Contra Celso - Livro VI.24
Julgando por estas palavras, creio poder conjecturar que ele tirou sua descrição parcialmente das doutrinas obscuras e mal compreendidas da seita dos ofitas.
Os "ofitas" mencionados acima, faziam parte de um dos inúmeros seguimentos gnósticos do Cristianismo. Seu nome vem da palavra grega para "serpente" (óphis - ὄφις), de onde também temos em português o soro "antiofídico". Os gnósticos ofitas acreditavam que estavam presos em um mundo totalmente depravado e corrompido, criado e administrado por um deus enganador e mau, e que numa das primeiras manifestações da graça de Deus na história, o próprio Cristo teria tentado se comunicar com Adão e Eva através da serpente do paraíso para abrir seus olhos para a realidade que lhes estava encoberta.

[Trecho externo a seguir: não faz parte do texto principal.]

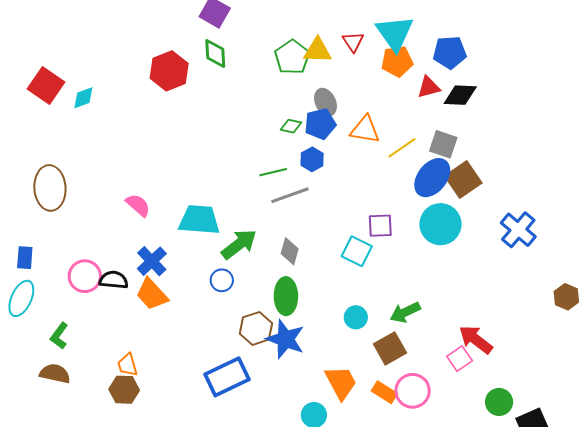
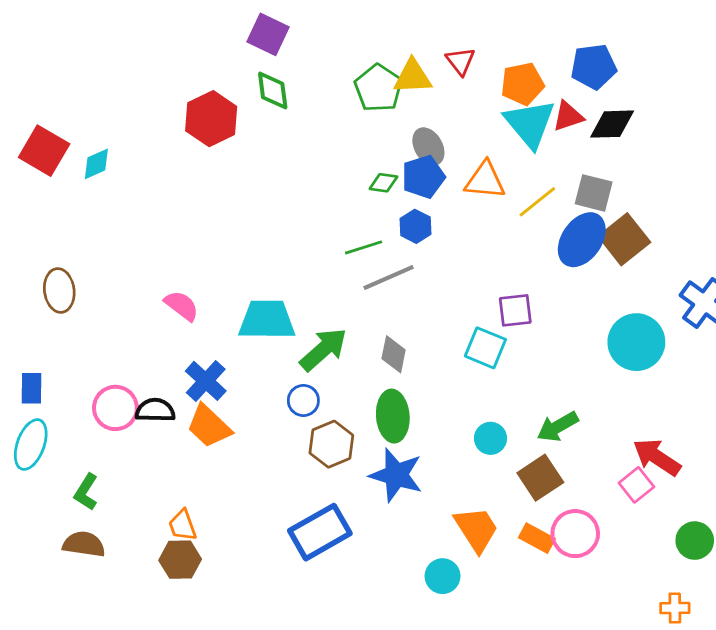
cyan triangle: (395, 33) -> (530, 124), moved
brown ellipse: (50, 188) -> (59, 290), size x0.7
cyan circle: (440, 224) -> (636, 342), moved
brown hexagon: (256, 328) -> (331, 444), moved

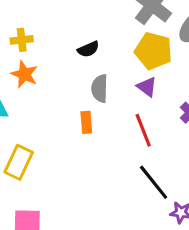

Neste sentido, Cristo, manifesto pela primeira vez no mundo como serpente, tentou libertar os homens da ignorância para lhes conferir o conhecimento supostamente correto e mais profundo sobre o bem e o mau.
Além destes, outros grupos gnósticos também f icaram conhecidos, tais como os “Setianos” ou “Setitas”, cujas interpretações remetiam à suposta importância espiritual de Sete, filho de Adão, de quem alegavam ser descendentes espirituais. Os “Naassenos”, “Mandeanos”, “Peratas” e os “Borboritas”, eram todos considerados como seitas “Ofitas”.